Photo by Rostyslav Savchyn on Unsplash
Recently, someone asked, why is it that Indians under British rule fired on their own people? Obviously, they were afraid of British brutality in retribution of insubordination, especially after the cruel retaliation to the uprising of 1857, but that would be much later. Why did they ever do it to begin with? Why did Indians ever fire on their own, on the orders of strangers?
When I started thinking about it, I had to ask myself, who would Indians of those times consider their own? Indians belonged to a variety of geographical landscapes, spoke different languages, worshiped different gods, followed different traditions, enjoyed different cuisines, had a variety of physical features and skin tones.

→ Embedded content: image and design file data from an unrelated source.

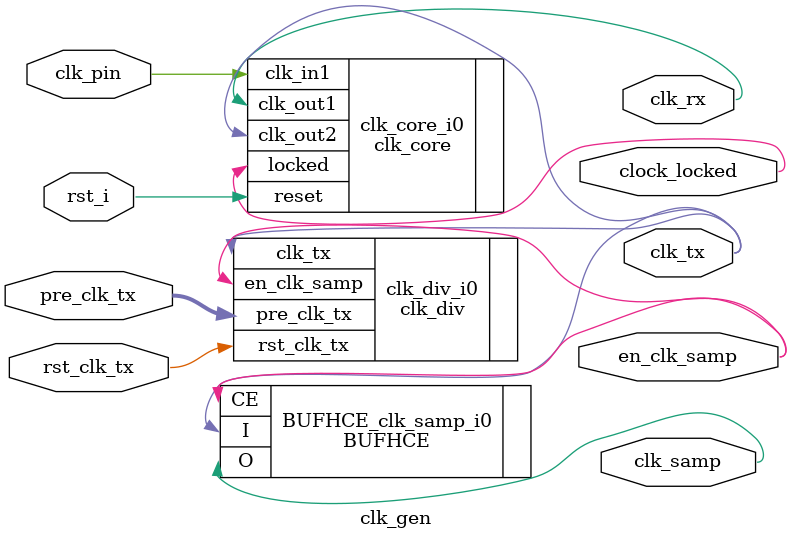
<source format=v>

`timescale 1ns/1ps


module clk_gen (
  input             clk_pin,         // Input clock pin - IBUFGDS is in core
  input             rst_i,           // Asynchronous input from IBUF

  input             rst_clk_tx,      // For clock divider
  
  input      [15:0] pre_clk_tx,      // Current divider

  output            clk_rx,          // Receive clock
  output            clk_tx,          // Transmit clock
  output            clk_samp,        // Sample clock

  output            en_clk_samp,     // Enable for clk_samp
  output            clock_locked     // Locked signal from MMCM
);

//***************************************************************************
// Function definitions
//***************************************************************************

//***************************************************************************
// Parameter definitions
//***************************************************************************

//***************************************************************************
// Reg declarations
//***************************************************************************

//***************************************************************************
// Wire declarations
//***************************************************************************

//***************************************************************************
// Code
//***************************************************************************

  // Instantiate the prescale divider

  clk_div clk_div_i0 (
    .clk_tx          (clk_tx),
    .rst_clk_tx      (rst_clk_tx),
    .pre_clk_tx      (pre_clk_tx),
    .en_clk_samp     (en_clk_samp)
  );

  // Instantiate clk_core - generated by the Clocking Wizard

    clk_core clk_core_i0
     (
     // Clock in ports
      .clk_in1(clk_pin),      // input clk_in1
      // Clock out ports
      .clk_out1(clk_rx),     // output clk_out1
      .clk_out2(clk_tx),     // output clk_out2
      // Status and control signals
      .reset(rst_i), // input reset
      .locked(clock_locked));      // output locked
  // Insert Clock Core here

  BUFHCE #(
   .INIT_OUT(0)  // Initial output value
  )
  BUFHCE_clk_samp_i0
  (
     .O        (clk_samp),   // 1-bit The output of the BUFH
     .CE       (en_clk_samp),// 1-bit Enables propagation of signal from I to O
     .I        (clk_tx)      // 1-bit The input to the BUFH
  ); // BUFHCE
  


endmodule

</source>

So what exactly made anyone their own? Nothing, except perhaps knowing someone personally, as did most people in village communities. Several Europeans including the British traded with India, lived in India, and embraced the Indian lifestyle long before the British gained political power in the country. Indian soldiers had served under a variety of rulers of different appearance, ethnicity, religions, customs and policies. The British were considered no different, until they succeeded in crushing the spirit of Indians.
Kings, emperors, despots, enlightened rulers came and went, but India continued to flourish through international and domestic trade, its lack of xenophobia, and a networked web of self governing village units. The British destroyed the local government model an imposed a inflexible central rule which contributed to many famines. India unlike Britain, is vast and diverse with a complex society, and Indian people have a multifaceted identity resulting in overlapping communities of religion, language, culture and ethnicity. For example Christian weddings in many parts of India incorporate local wedding traditions into the religious ceremony.
India had been invaded many times. Each time more and more people and their cultures got assimilated in to Indian society adding to its richness and complexity. That is, until the British came. Indian society had developed a robust system for dealing with conquerors, but the underlying assumption was that the conquerors were here to stay. So the British baffled existing systems that functioned under the faulty illusion that the British too would be assimilated and become one of us.
The Identity Crisis
Fluid shifting
ever changing
Molding adapting
and therefore thriving
Region language religion profession
blended into a complex amalgam
forged the social identity of an Indian
The village unit
a community close knit
was administered flexibly
and yet efficiently
by those most intimately
invested in local prosperity
But by no means isolated
villages were in fact well connected
with goods and ideas freely traded
even with lands far away located
The Raj introduced the simplistic census
With rigid categories to divide the populous
Soon this flourishing society
constrained and hacked would cease to be
We still haven't recovered fully
from the Divide et Impera policy
A policy that insisted
to belong to one implies
to despise all else
Caged in an identity
of unforgiving rigidity
the seeds of resentment bloomed
into overwhelming insecurity
The walls were made to close in
triggering panic and chaos
then came mindless violence
bloodshed and needless loss
The terrifying walls obliterated the memory
that the original purpose of community
was to enable co-operation
and not foster division
We can not wipe out history
and what it made us be
but we can look back and see
how it came to be
and what really
makes up our identity
Not the rigid walls
Not the boxes we tick
But friends and family
who coexisted for eons
tell us how to belong
Not flawless
but a work in progress
we have been through too much together
to alienate each other
Did we have religious resentments and caste violence before the British arrived? Of course we did! We did not live in utopia. But whatever our differences, we coexisted for generations thriving both culturally and economically. The British intensified every bit of resentment they could find and sometimes created divisions where none existed. After thoroughly impoverishing the country, they dangled limited resources, and even more limited education and elusive governmental influence and goaded communities to fight each other for these. This cruel sport helped strengthen their rule.
Grudges and resentments, once created, do not die easily. They are transferred from one generation to the next, unless a conscious effort is made to overcome them. It's not easy, for someone needs swallow their pride and take the first step, and possibly even the second and the third. We may have thrown off the yoke of British rule, but they continue to haunt us with the legacy of Divide et Impera.
Let us direct our pride towards ensuring they do not succeed, rather than endlessly resenting and blaming communities we co-exist with. Hard though it may be to implement, it is the only meaningful way forward. We need to understand that our hatred is not so much our own, as one we have been manipulated to feel. We need to stop letting contemporary leaders deepen the divide, by pouring salt on the wounds the British gashed into the fabric of our society.
We can't let the ghost of colonialism continue to control and destroy us.